◆ Task objective
Continue the documentation page for the Xapian TermGeneratorFlag enum, starting right after its last sentence.

◆ Document section
Enum xapian::constants::TermGeneratorFlag
source · #[repr(i32)]
pub enum TermGeneratorFlag {
FLAG_DEFAULT,
FLAG_SPELLING,
FLAG_NGRAMS,
FLAG_WORD_BREAKS,
}
Expand description
Flags to OR together and pass to TermGenerator::set_flags().
Variants§
FLAG_DEFAULT
FLAG_SPELLING
Index data required for spelling correction.
FLAG_NGRAMS
Generate n-grams for scripts without explicit word breaks.
Spans of characters in such scripts are split into unigrams and bigrams, with the unigrams carrying positional information. Text in other scripts is split into words as normal.
The QueryParser::FLAG_NGRAMS flag needs to be passed to QueryParser.
This mode can also be enabled in 1.2.8 and later by setting environment variable XAPIAN_CJK_NGRAM to a non-empty value (but doing so was deprecated in 1.4.11).

◆ Exercise data
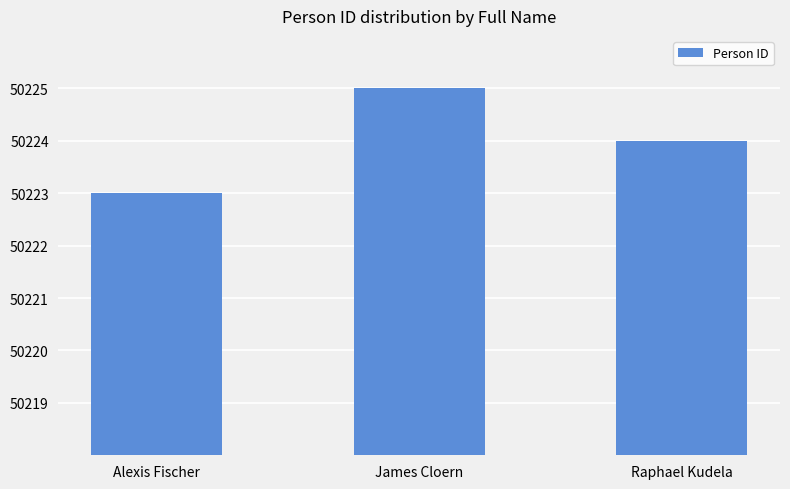

What position from the left is Alexis Fischer?

1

◆ Answer space
In 1.4.x this feature was specific to CJK (Chinese, Japanese and Korean), but in 1.5.0 it’s been extended to other languages. To reflect this change the new and preferred name is FLAG_NGRAMS, which was added as an alias for forward compatibility in Xapian 1.4.23. Use FLAG_CJK_NGRAM instead if you aim to support Xapian < 1.4.23.
@since Added in Xapian 1.4.23.
FLAG_WORD_BREAKS
Find word breaks for text in scripts without explicit word breaks.
With this option enabled, spans of text written in such scripts are split into words using ICU (which uses heuristics and/or dictionaries to do so). Text in other scripts is split into words as normal.
The QueryParser::FLAG_WORD_BREAKS flag needs to be passed to QueryParser.
@since Added in Xapian 1.5.0.